Les choses se sont faites naturellement. J’ai eu simplement envie d’écrire pour lui après Home. Puis, pour Journal de ma tête, je ne voulais pas rater ce moment où il devenait adulte. Souvent, quand on demande à un acteur après une prise de faire quelque chose différemment, on voit où il va chercher en lui pour répondre à la demande, ce qu’il va travailler dans son corps ou dans sa voix. Kacey, lui, le fait sans que je comprenne où il va puiser. Il traverse les choses, et ça, pour moi, c’est la marque des très grands comédiens. Avec Isabelle Huppert, Léa Seydoux ou Fanny Ardant, c’est pareil.
Dans Journal de ma tête, il incarne un jeune homme qui tue ses parents; c’est très symbolique, comme s’il pouvait enfin s’affranchir de votre regard…
Mais totalement! Suite au choix du fait divers sur lequel l’histoire est basée, c’est Lionel Baier qui le premier m’a fait réaliser que ce film parlait de notre relation. Encore une fois, c’est mon inconscient qui a travaillé. Je trouve ça dingue, quand j’y pense, que ce film raconte quelque chose de notre histoire. J’ai grandi comme cinéaste avec lui, lui comme acteur avec moi; on se connaît parfaitement et c’est comme si à chaque film, je m’aventurais au gré de l’histoire et du personnage dans les moindres recoins de sa tête, dans ses parties les plus sombres mais aussi les plus lumineuses. Les cinéastes sont des voleurs, il y a quelque chose de vampirisant. Un acteur, c’est comme un territoire à explorer.
Questionnaire de Proust
Si vous pouviez changer quelque chose à votre biographie?

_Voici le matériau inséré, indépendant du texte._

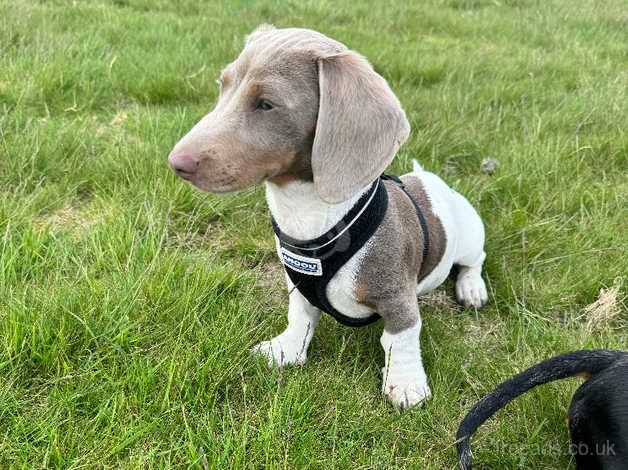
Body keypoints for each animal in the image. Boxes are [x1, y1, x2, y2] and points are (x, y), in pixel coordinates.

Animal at [164, 24, 488, 408]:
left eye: (266, 104)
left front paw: (406, 383)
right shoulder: (298, 287)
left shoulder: (397, 296)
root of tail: (431, 180)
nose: (176, 162)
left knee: (475, 260)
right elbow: (300, 317)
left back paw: (471, 287)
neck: (309, 215)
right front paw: (287, 349)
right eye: (222, 85)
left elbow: (401, 338)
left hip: (469, 236)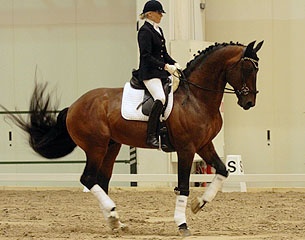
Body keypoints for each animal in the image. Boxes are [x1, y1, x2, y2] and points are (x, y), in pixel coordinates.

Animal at [1, 40, 262, 235]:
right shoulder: (186, 148)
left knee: (101, 181)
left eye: (257, 69)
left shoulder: (204, 144)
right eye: (248, 69)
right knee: (88, 179)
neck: (196, 97)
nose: (249, 102)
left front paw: (200, 204)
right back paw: (114, 217)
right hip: (95, 147)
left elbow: (223, 171)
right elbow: (183, 186)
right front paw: (182, 224)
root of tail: (74, 105)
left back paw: (115, 221)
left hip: (111, 147)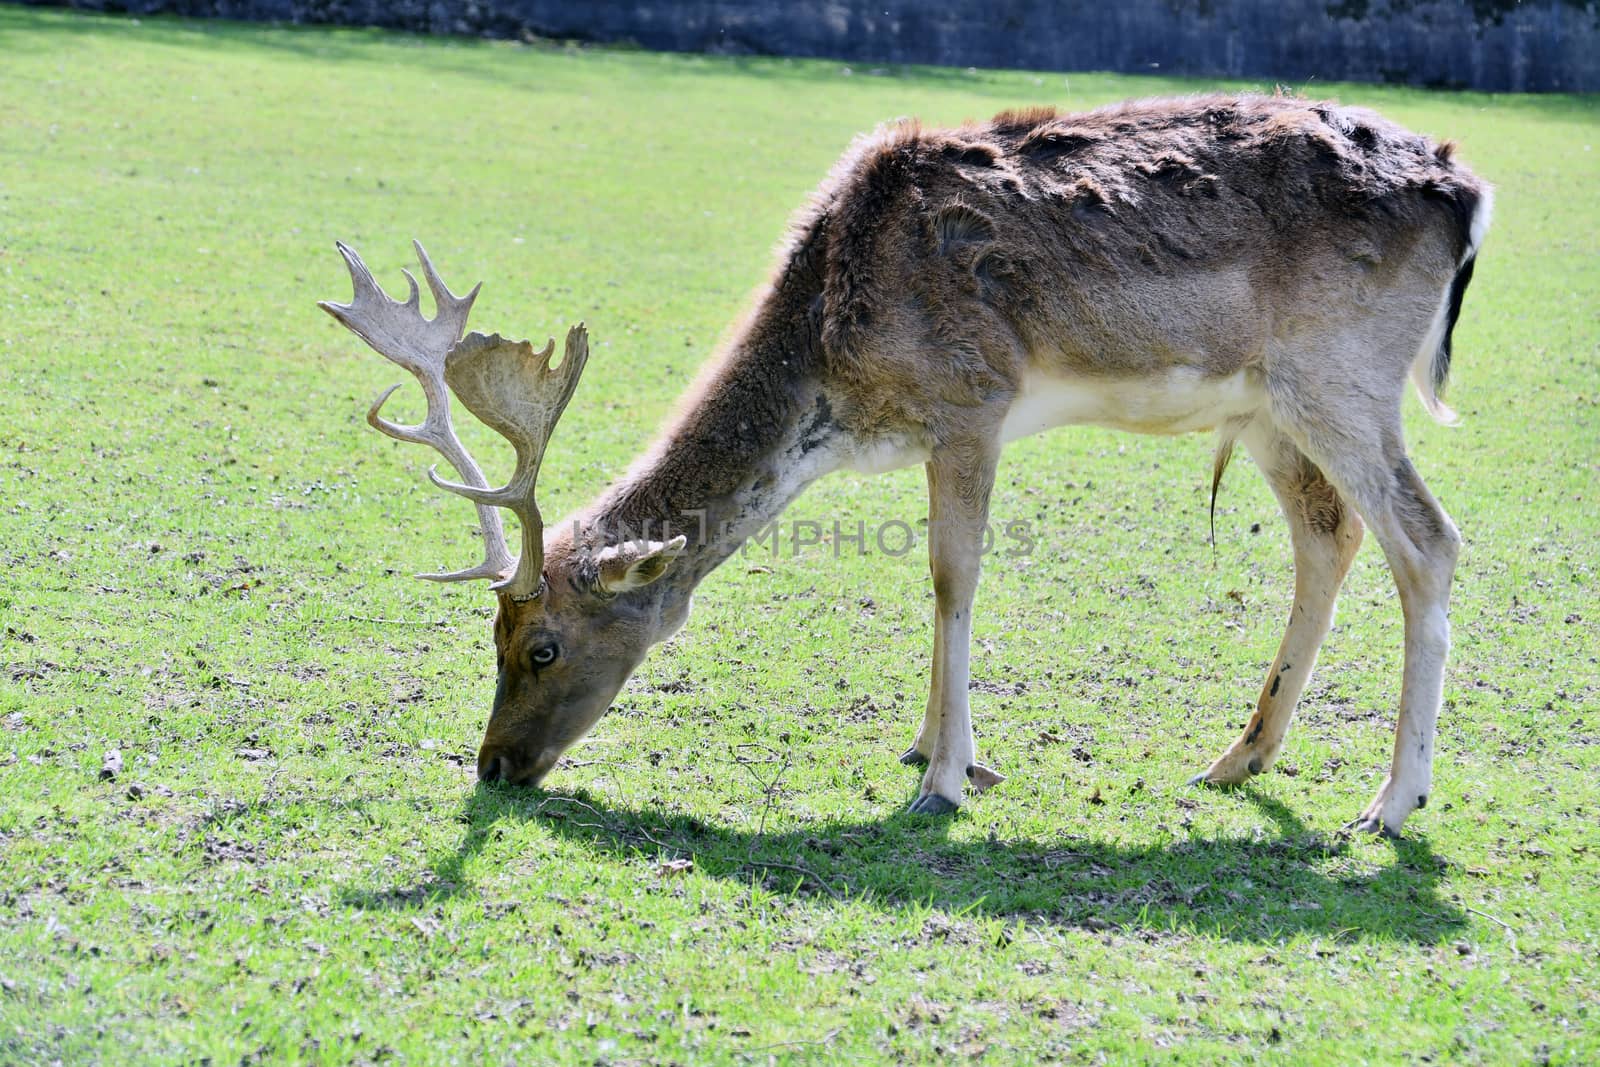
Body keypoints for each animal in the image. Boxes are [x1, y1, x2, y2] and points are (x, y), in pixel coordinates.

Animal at [321, 91, 1484, 838]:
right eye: (491, 635)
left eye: (545, 646)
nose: (493, 763)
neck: (839, 368)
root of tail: (1467, 195)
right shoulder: (940, 430)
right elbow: (935, 582)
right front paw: (933, 748)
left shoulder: (972, 401)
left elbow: (951, 578)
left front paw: (945, 781)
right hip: (1267, 405)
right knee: (1328, 534)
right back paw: (1241, 756)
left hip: (1339, 377)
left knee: (1429, 540)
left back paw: (1390, 804)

Rien. C’est comme pour mes films passés, je ne les regarde jamais en me demandant si aujourd’hui je changerais quelque chose, non pas que je les trouve sans défaut, mais parce qu’ils étaient justes au moment où je les ai faits. Et plus que les films eux-mêmes, ce qui m’intéresse, c’est par où on passe, l’étrange chemin parcouru.
Trois adjectifs pour vous qualifier?
Obsessionnelle, déstructurée, jusqu’au-boutiste.
Un talent que vous n’aurez jamais?
La concision verbale. J’arrive à être concise dans mes films, mais quand je parle, je me laisse emporter par ma pensée, qui m’amène jusqu’à me perdre totalement.
Le film que vous auriez aimé réaliser?
Fanny et Alexandre, d’Ingmar Bergman, un film somme.
Un réalisateur ou une réalisatrice de prédilection?
Robert Bresson, ce sont ses films qui m’ont vraiment donné envie de faire du cinéma.
Une actrice que vous admirez?
Anna Magnani.
Un acteur?
Marlon Brando.
Qui pour incarner l’intelligence?
Meryl Streep.
Un livre que vous avez dévoré?
Toute l’œuvre de Carson McCullers.
Votre meilleur remède contre un coup de cafard?
Me poser devant le lac (ça fait très suisse!) ou faire du sport, me défoncer physiquement. D’ailleurs, je me suis mise à la boxe!
Profil
1971 Naissance à Besançon, de nationalité franco-suisse.
1994 Diplôme de cinéma à l’Institut des arts de diffusion de Louvain-la-Neuve, en Belgique.
2002 Deux premiers longs métrages: le documentaire «Pas les flics, pas les noirs, pas les blancs» et la fiction télé «Des épaules solides», sélectionnée au Festival de Cannes (section ACID).
2008 «Home», premier long métrage de cinéma. Sélection à Cannes (Quinzaine des réalisateurs).
2012 «L’enfant d’en haut», Ours d’argent à la Berlinale.
2018 «Journal de ma tête», téléfilm. Présidente du jury de la Caméra d’or du 71e Festival de Cannes.